Пашка поднял голову и увидел «красную шапочку» — дежурного по вокзалу.
— Вы скажите… Вы мне только правду скажите, пожалуйста, — тихо проговорил Пашка, — эшелон со студентами ушёл?
— Эва, хватился. С полчаса как укатил. Да он и стоял-то всего шесть минут, встречного ждал. А ты что — повидаться с кем пришёл, с пивом-то?
Пашка замотал головой и закрыл глаза.
«Красная шапочка» постоял немного, потоптался на месте, потом хмыкнул и ушёл.
«Ну как же он мог… как же он мог… Он же мне улыбался, улыбался ведь, собака».
Пашка сидел с закрытыми глазами и раскачивался, и мычал сквозь стиснутые зубы.
Никогда ещё во всю его жизнь не было ему так плохо, неспокойно и неуютно на этом свете. «А может, он сам не знал», — подумал Пашка, и обрадовался, и ухватился за эту мысль.
Но тут же снова сник: фиг там не знал! Всё он знал. Паровоз, говорит, менять будут. Сам, говорит, узнавал.
Не мог Пашка этого понять. Никак не мог. Не укладывалось в него.
Конечно, бывало — обманывали его иногда. Да и сам он, случалось, надувал.
Но ведь это так — шутя или по пустякам.
А тут… Что же это?
Ведь, выходит, Лисиков наперёд всё рассчитал, выходит — он готовился к этому.
Денег вот не пожалел, чтоб правдоподобнее было. Пашка вынул сдачу — новенькую трёшку, уставился, будто на ней что написано, объяснение какое-нибудь.
А трёшка была как трёшка, и объяснений подлецы не пишут. Ни к чему им это.
Но что-то надо было делать. Что-то делать… И Пашка поднялся.
Он шёл, как лунатик, покачиваясь, с невидящими глазами. Авоську машинально тащил с собой. Пашка шёл долго, не думая, куда он идёт и зачем.
Перрон давно кончился. Пашка брёл по заросшей бурьяном насыпи.
Потом споткнулся о какой-то железный прут, разорвал штанину и упал.
И, наконец, заревел.
Слёзы, давно наполнявшие его, стоявшие в глазах, будто только и ждали, когда он упадёт. Они выплеснулись из Пашки, перелились через край, потекли ручьём.
Он ревел громко, в голос, захлёбываясь нестерпимой обидой.
— «Я „Мартовское” люблю…» «Мартовское» он любит… У-у, гад… гад… какой же он гад… — бормотал Пашка.

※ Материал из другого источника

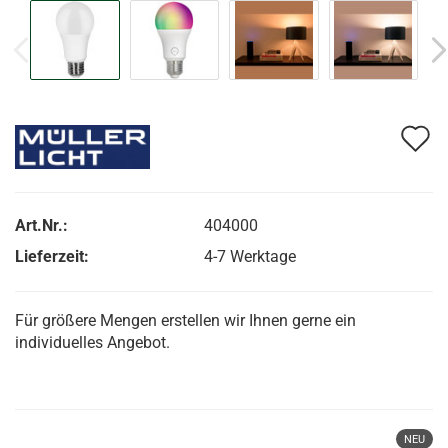
A
d
M
Art.Nr.:
404000
Lieferzeit:
4-7 Werktage
Für größere Mengen erstellen wir Ihnen gerne ein
individuelles Angebot.
NEU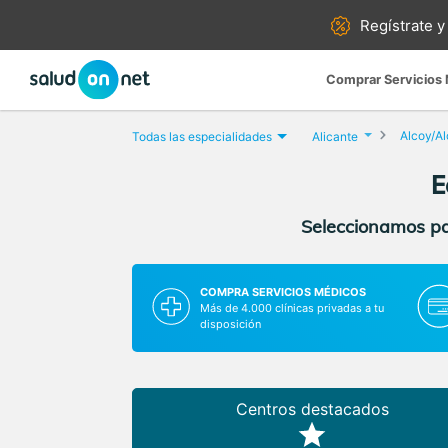
Regístrate y
Comprar Servicios
Alcoy/Al
Todas las especialidades
Alicante
E
Seleccionamos par
COMPRA SERVICIOS MÉDICOS
Más de 4.000 clínicas privadas a tu
disposición
Centros destacados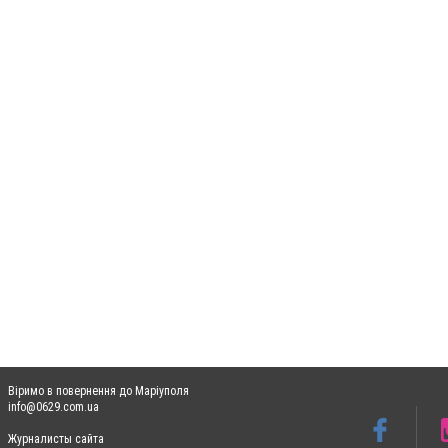
Віримо в повернення до Маріуполя
info@0629.com.ua
Журналисты сайта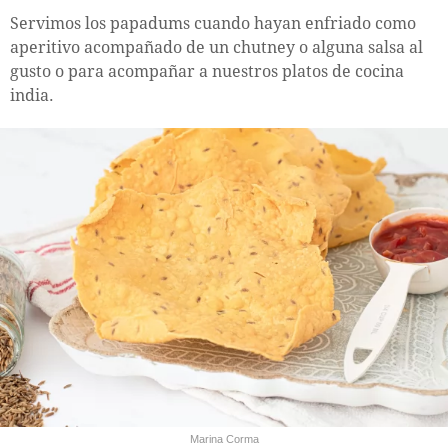
Servimos los papadums cuando hayan enfriado como
aperitivo acompañado de un chutney o alguna salsa al
gusto o para acompañar a nuestros platos de cocina
india.
Marina Corma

Он плакал долго и вконец ослабел от слёз. Всё вокруг стало расплывчатым, тусклым и неинтересным.
Пашка лежал, уткнувшись лицом в пыльный жёсткий бурьян, и уже ни о чём не думал, а только всхлипывал иногда, вздрагивая всем телом.
И неожиданно уснул. На самом солнцепёке.
Проснулся Пашка от нестерпимой жажды.
Губы его распухли и запеклись, а язык стал большой и шершавый.
Сильно болела голова. Казалось, в затылок налили свинец. Нет, не свинец, а ртуть. И она тяжко переливалась в затылке, клонила голову назад.
Пашка сразу всё вспомнил. Но плакать больше не стал. И не возмущался больше, не ругал Лисикова.